Figure Skating Preview
2010 Olympics: Figure Skating Preview
What would you do if you had a sport that decided its winners based on an arcane scoring system where a random group of people gave scores based on their opinions, and those opinions determined a champion? Well, if you’re College Football, you institute the BCS, which in its original forms, rewarded teams for running up the score and blowing out their opponents. Similarly, after the figure skating disaster in Salt Lake City in 2002 where the Russian pairs team won gold despite skating a flawed program, the sport of figure skating began a long and complicated process to revamp their scoring system.
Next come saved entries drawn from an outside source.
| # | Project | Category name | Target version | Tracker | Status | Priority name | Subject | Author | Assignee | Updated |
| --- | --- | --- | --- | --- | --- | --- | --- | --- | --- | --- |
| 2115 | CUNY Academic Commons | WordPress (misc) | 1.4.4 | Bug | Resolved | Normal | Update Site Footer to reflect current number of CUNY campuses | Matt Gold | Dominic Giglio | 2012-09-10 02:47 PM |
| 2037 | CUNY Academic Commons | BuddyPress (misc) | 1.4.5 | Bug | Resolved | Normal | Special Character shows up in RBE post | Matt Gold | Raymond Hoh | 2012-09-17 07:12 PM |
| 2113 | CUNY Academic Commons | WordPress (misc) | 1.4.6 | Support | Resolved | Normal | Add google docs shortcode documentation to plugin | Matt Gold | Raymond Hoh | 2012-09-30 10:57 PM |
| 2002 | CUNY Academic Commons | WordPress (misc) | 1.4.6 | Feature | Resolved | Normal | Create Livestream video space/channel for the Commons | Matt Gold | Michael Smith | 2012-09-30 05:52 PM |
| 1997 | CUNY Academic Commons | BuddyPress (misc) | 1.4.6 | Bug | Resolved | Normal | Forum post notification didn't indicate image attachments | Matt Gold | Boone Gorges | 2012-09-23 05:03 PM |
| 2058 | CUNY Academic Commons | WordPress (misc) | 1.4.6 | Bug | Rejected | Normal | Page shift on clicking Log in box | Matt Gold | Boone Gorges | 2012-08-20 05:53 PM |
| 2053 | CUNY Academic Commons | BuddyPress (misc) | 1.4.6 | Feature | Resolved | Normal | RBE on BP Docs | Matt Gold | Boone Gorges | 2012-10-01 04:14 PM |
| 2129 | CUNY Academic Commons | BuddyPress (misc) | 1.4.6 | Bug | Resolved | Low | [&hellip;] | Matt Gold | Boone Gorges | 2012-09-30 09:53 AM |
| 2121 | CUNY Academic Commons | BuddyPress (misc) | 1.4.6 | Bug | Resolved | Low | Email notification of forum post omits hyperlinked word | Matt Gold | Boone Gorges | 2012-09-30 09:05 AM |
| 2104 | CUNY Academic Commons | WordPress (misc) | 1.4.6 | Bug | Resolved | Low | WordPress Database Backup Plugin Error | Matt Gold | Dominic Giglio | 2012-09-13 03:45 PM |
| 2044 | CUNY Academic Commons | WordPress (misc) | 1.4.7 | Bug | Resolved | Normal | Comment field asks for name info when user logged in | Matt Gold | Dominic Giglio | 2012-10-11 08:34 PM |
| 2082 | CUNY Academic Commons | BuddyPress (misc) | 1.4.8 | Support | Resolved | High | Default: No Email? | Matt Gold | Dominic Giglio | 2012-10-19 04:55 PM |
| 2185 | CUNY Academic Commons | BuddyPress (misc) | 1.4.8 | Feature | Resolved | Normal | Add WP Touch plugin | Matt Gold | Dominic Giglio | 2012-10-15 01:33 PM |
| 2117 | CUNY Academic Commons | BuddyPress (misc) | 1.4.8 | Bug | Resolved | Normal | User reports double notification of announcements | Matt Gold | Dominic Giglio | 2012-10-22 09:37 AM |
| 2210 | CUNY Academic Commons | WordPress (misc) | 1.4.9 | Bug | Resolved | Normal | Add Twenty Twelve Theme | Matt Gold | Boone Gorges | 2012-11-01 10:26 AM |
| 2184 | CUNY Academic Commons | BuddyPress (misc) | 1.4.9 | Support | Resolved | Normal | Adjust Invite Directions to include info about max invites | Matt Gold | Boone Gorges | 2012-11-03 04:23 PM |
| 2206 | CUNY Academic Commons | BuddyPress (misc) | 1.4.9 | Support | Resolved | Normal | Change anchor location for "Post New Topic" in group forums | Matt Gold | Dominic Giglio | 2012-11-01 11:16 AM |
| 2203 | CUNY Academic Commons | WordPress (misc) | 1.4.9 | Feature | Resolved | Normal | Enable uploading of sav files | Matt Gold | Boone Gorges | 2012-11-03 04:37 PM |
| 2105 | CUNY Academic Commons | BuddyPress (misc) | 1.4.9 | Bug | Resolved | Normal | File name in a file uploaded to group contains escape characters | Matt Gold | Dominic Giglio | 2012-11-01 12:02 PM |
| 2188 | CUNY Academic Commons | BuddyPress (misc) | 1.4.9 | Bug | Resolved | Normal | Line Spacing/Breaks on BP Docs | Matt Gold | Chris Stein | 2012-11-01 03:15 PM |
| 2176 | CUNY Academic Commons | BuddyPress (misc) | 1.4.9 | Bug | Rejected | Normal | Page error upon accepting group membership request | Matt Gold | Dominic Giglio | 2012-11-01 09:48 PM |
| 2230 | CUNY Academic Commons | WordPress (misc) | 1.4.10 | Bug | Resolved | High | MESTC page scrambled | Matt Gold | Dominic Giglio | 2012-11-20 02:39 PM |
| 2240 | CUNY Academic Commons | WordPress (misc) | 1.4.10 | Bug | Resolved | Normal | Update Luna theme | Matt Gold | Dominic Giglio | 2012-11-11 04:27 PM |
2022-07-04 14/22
Now, the scoring is based more on adhering to technical requirements rather than performance. What does this mean? This means that someone who skates a relatively dull program that hits all the technical points will score better than someone whose performance is more artistic and challenging.
Events
Men’s
Women’s
Pairs
Ice Dancing
In both the Men’s and Women’s division, skaters perform a short program (roughly 3 minutes) and a long program (slightly over 4 minutes). The scores from the Long Program are weighted and count for 2/3 of the overall score while the scores from the short program count for 1/3. With the new computerized scoring system, don’t even try to figure out how it works, it’s like the BCS.
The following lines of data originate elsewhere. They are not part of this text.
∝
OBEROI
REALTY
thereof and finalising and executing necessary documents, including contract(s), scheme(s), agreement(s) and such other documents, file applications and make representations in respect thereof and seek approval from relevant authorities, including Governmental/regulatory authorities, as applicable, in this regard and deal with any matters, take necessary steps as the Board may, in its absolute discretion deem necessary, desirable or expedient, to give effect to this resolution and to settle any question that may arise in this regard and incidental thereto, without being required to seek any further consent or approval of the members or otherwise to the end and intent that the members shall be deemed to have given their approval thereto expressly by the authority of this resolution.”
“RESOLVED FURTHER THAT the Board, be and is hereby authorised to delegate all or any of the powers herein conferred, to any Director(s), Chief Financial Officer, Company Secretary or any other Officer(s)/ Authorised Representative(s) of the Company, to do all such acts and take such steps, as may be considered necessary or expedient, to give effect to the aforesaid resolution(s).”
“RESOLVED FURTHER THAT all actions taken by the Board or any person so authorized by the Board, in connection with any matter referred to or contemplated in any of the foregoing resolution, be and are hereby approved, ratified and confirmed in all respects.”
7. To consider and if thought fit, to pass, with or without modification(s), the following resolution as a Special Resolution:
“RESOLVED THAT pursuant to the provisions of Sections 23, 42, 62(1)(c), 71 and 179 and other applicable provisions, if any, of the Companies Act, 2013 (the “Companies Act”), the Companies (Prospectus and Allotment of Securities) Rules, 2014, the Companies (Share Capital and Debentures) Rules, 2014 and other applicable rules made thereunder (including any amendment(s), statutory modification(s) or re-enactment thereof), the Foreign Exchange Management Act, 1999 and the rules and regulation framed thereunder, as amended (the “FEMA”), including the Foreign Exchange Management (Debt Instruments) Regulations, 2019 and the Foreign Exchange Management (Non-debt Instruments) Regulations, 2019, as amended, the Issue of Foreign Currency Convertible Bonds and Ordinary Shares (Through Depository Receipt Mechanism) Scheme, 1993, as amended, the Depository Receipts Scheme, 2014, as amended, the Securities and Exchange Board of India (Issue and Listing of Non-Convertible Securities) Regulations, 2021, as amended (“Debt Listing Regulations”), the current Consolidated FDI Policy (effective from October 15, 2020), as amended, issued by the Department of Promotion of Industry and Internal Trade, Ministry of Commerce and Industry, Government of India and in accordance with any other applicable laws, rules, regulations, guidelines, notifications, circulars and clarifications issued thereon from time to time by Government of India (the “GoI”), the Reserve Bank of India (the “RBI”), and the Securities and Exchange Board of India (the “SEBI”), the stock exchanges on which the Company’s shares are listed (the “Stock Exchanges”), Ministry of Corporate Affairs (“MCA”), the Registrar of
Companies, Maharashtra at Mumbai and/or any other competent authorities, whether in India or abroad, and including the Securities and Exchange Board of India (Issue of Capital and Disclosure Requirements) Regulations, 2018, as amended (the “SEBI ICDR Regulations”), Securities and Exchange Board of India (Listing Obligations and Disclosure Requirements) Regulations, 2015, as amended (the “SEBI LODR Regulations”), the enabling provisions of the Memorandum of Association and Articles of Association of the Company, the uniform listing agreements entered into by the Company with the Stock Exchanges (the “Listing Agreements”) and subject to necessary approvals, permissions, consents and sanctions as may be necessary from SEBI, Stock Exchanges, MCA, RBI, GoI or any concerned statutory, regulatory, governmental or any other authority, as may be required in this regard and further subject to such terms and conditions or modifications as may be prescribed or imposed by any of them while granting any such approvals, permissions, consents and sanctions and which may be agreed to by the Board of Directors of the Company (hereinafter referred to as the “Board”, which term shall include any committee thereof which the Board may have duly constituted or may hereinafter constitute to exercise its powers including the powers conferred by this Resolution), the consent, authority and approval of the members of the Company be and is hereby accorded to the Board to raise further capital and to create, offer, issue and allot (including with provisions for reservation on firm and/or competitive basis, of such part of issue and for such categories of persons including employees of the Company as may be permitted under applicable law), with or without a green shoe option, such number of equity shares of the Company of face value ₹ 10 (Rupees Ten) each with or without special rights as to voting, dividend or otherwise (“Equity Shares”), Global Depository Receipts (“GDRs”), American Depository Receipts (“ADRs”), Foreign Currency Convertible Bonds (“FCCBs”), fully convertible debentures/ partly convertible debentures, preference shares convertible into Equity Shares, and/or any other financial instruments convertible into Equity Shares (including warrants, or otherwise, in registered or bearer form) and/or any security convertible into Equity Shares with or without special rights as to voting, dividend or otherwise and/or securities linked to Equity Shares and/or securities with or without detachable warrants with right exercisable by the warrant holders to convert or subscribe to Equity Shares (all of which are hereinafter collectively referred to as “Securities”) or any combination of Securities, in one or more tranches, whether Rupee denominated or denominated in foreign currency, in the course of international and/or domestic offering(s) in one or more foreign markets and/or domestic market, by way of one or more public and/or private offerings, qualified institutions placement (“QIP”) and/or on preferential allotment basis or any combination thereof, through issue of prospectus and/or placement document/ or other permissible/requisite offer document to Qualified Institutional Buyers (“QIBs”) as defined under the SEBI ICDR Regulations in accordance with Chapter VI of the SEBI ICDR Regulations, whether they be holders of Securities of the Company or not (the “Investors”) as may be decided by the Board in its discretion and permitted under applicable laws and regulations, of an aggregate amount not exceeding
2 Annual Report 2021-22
The Pairs event follows the same format where a man and woman skate together. Sorry folks, Chazz Michael Michaels and Jimmy MacElroy have not entered the Pairs competition in Vancouver.
In Ice Dancing, the pair does not use lifts and throws the way they do in Pairs skating. Rather, think of Ice Dancing like Dancing with the Stars on Ice. It’s essentially a ballroom dance competition on skates.
Favorites

Russians have dominated figure skating since the steroid-induced days of the Soviet Union. Their athletes are clean now, but haven’t lost their mastery over the sport. Russian Evgeni Plushenko won Men’s gold in Turin and looks on track for a repeat performance. Brian Joubert of France, Patrick Chan of Canada, and Daisuke Takahashi of Japan will also be front-runners in the Men’s event. On the Women’s side, South Korean Yu-Na Kim and Japanese skaters Miki Ando, Mao Asada and Akiko Suzuki are the favorites.
US Hopefuls

Men’s skater Johnny Weir has been getting a lot of press in the run-up to the games for his outspoken nature. We’ve got nothing against Weir, but he isn’t the best skater on the team. That would be Evan Lysacek, who has a decent shot at a medal if he can land a quadruple toe loop. Honestly though, we’d like nothing better than to see Evan and Johnny both on the medal podium at the end of the day. The US will be represented by Rachel Flatt and Mirai Nagasu in the Women’s event. Both are inexperienced in the international arena but could pull out a big performance and shock the world. Nothing America hasn’t done before.
Predictions

The Steelers n’at Pick: Plushenko is going to medal, there’s no way around that, the question really is who the other two medalists will be. We’re going to pick Lysacek and Canadian Patrick Chan with Takahashi from Japan as our sleeper pick. On the women’s side, we’re going to say Mirai Nagasu stuns everyone and gets on the medal stand.